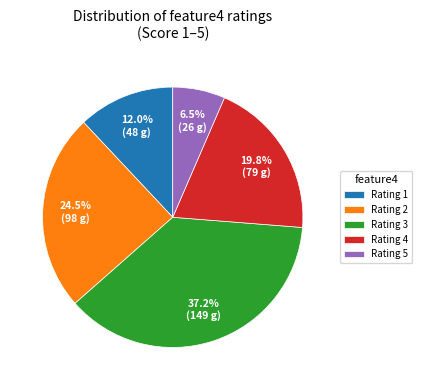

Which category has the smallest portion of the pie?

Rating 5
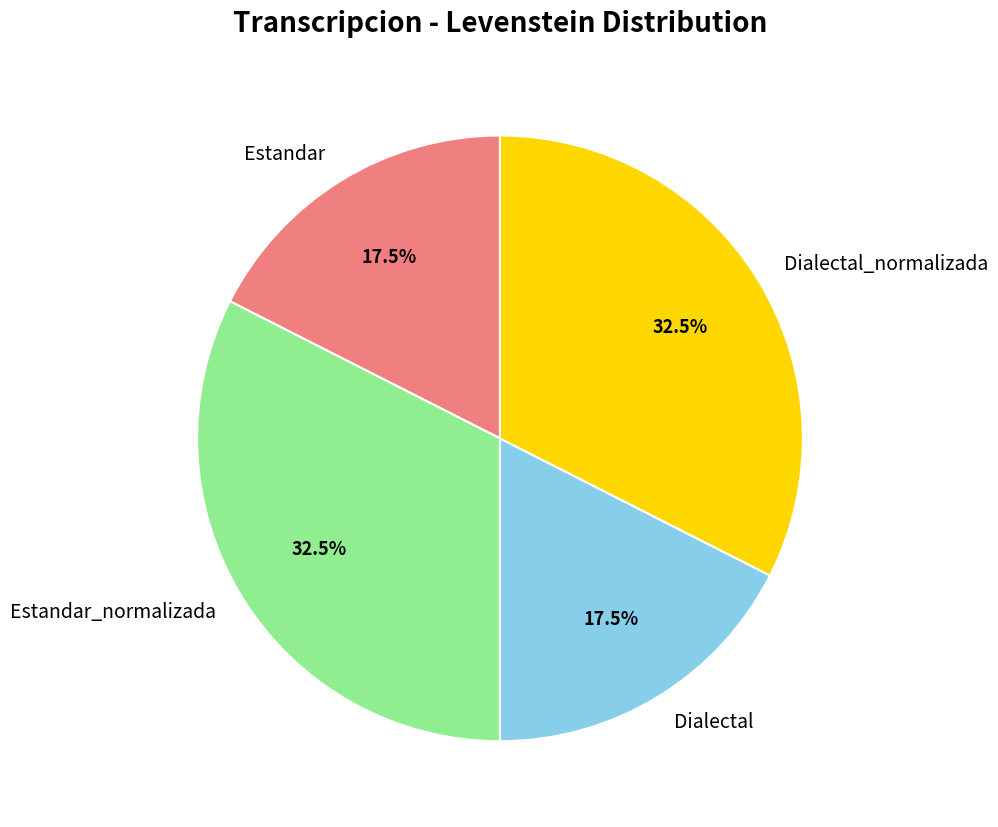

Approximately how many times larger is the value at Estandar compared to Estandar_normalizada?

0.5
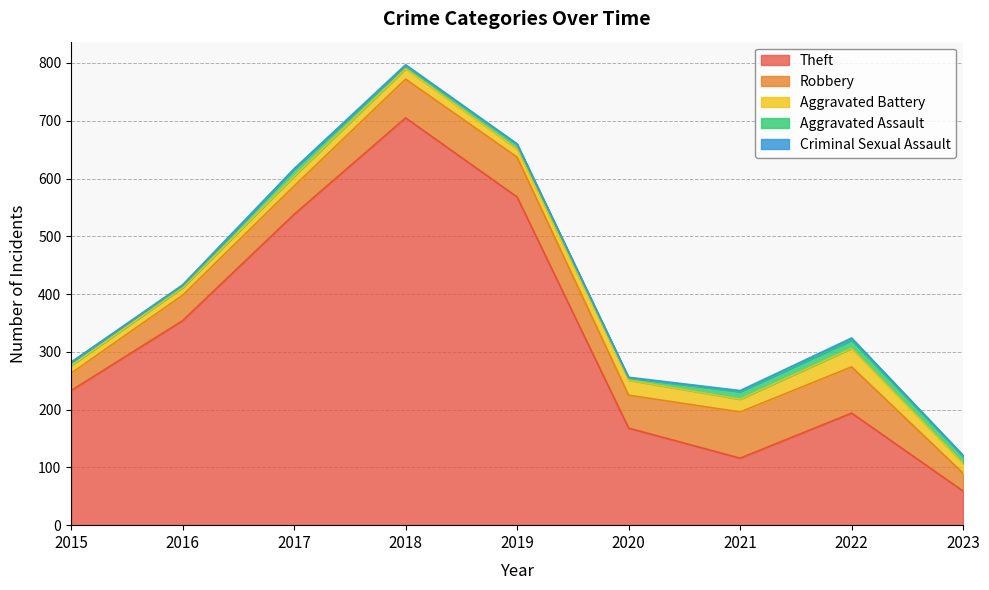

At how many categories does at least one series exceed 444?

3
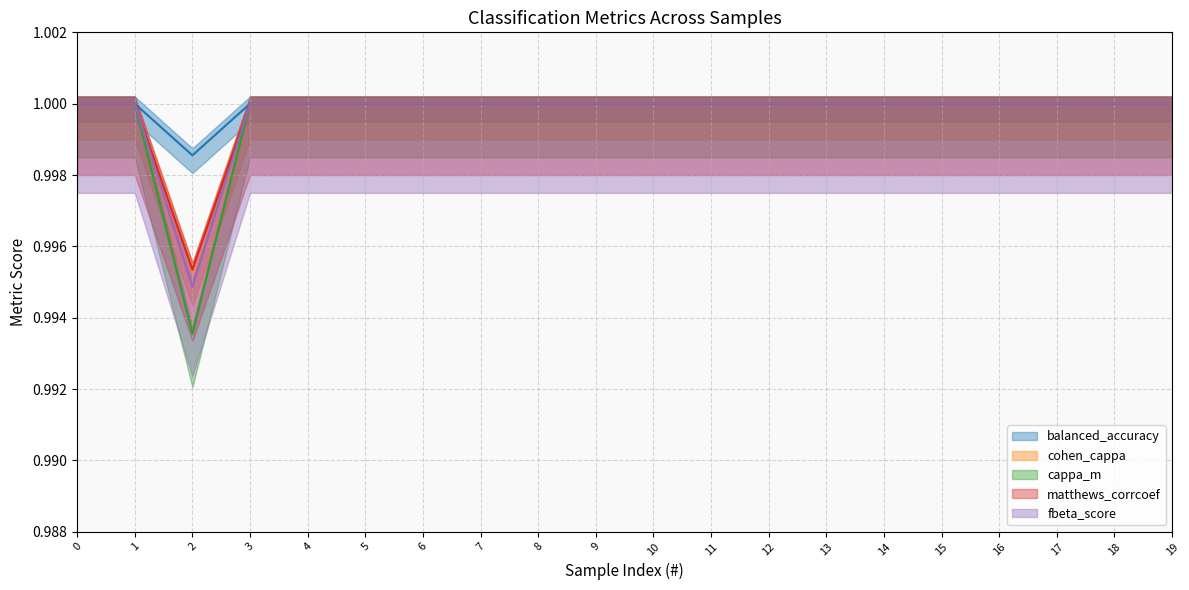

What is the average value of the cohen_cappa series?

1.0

:::::

What you will do: Write the lines of the records above as a JSON list of strings, one string per line, leaving out the blank lines and the pictures.

Output for this exercise:
[
  "Which category has the smallest portion of the pie?",
  "Rating 5",
  "Approximately how many times larger is the value at Estandar compared to Estandar_normalizada?",
  "0.5",
  "At how many categories does at least one series exceed 444?",
  "3",
  "What is the average value of the cohen_cappa series?",
  "1.0"
]